* What you should do:
Scan the entries and state how many lines contain "pinky". Write no other text.

Stored items
------------------------------------------------------------------------
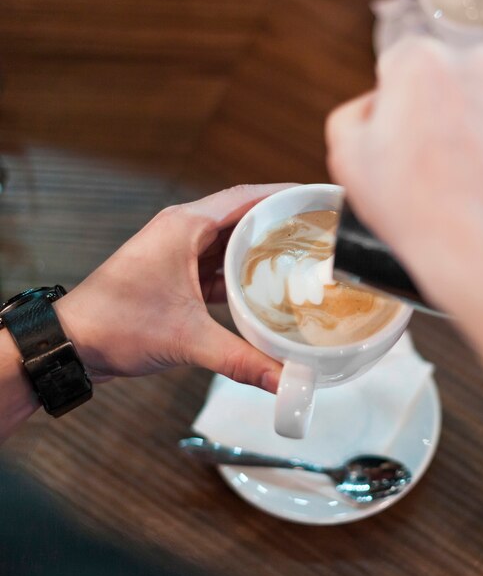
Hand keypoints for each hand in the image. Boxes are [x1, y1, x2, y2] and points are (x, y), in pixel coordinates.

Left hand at [55, 184, 294, 390]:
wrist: (73, 343)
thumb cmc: (115, 324)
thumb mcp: (187, 340)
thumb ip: (241, 360)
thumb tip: (285, 380)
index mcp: (185, 226)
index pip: (246, 198)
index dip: (283, 195)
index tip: (316, 198)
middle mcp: (183, 231)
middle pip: (242, 217)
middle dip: (279, 223)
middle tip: (317, 232)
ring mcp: (179, 253)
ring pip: (231, 243)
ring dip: (261, 250)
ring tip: (300, 258)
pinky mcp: (177, 275)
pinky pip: (218, 266)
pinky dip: (242, 274)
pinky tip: (265, 287)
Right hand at [326, 37, 482, 312]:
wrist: (482, 253)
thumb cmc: (412, 210)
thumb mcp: (346, 161)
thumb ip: (350, 116)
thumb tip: (372, 108)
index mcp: (420, 62)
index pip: (398, 69)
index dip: (393, 108)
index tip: (398, 142)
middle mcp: (477, 60)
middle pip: (448, 79)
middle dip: (438, 110)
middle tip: (433, 162)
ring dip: (479, 124)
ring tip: (469, 175)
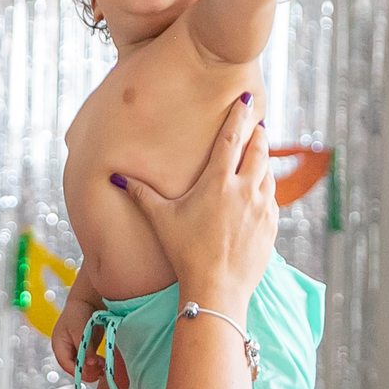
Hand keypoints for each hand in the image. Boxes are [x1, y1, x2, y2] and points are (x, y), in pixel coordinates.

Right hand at [52, 276, 103, 381]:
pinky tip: (104, 364)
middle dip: (87, 371)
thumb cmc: (79, 311)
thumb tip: (90, 364)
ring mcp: (75, 350)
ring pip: (83, 367)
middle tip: (101, 370)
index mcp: (59, 345)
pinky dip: (96, 365)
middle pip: (74, 368)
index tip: (92, 372)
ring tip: (103, 367)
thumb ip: (84, 347)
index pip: (67, 364)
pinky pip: (89, 362)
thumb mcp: (80, 330)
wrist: (88, 300)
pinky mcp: (85, 349)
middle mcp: (66, 350)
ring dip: (93, 369)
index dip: (79, 371)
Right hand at [112, 96, 276, 308]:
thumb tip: (116, 177)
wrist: (218, 288)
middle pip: (258, 150)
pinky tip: (260, 189)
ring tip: (259, 153)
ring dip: (264, 160)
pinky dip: (267, 188)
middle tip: (256, 124)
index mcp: (219, 182)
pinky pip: (272, 198)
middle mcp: (245, 189)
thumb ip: (141, 194)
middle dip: (257, 134)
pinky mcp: (272, 226)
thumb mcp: (162, 220)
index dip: (239, 116)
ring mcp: (263, 208)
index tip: (245, 100)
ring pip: (269, 173)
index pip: (232, 138)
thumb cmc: (186, 253)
------------------------------------------------------------------------
* Your response:
12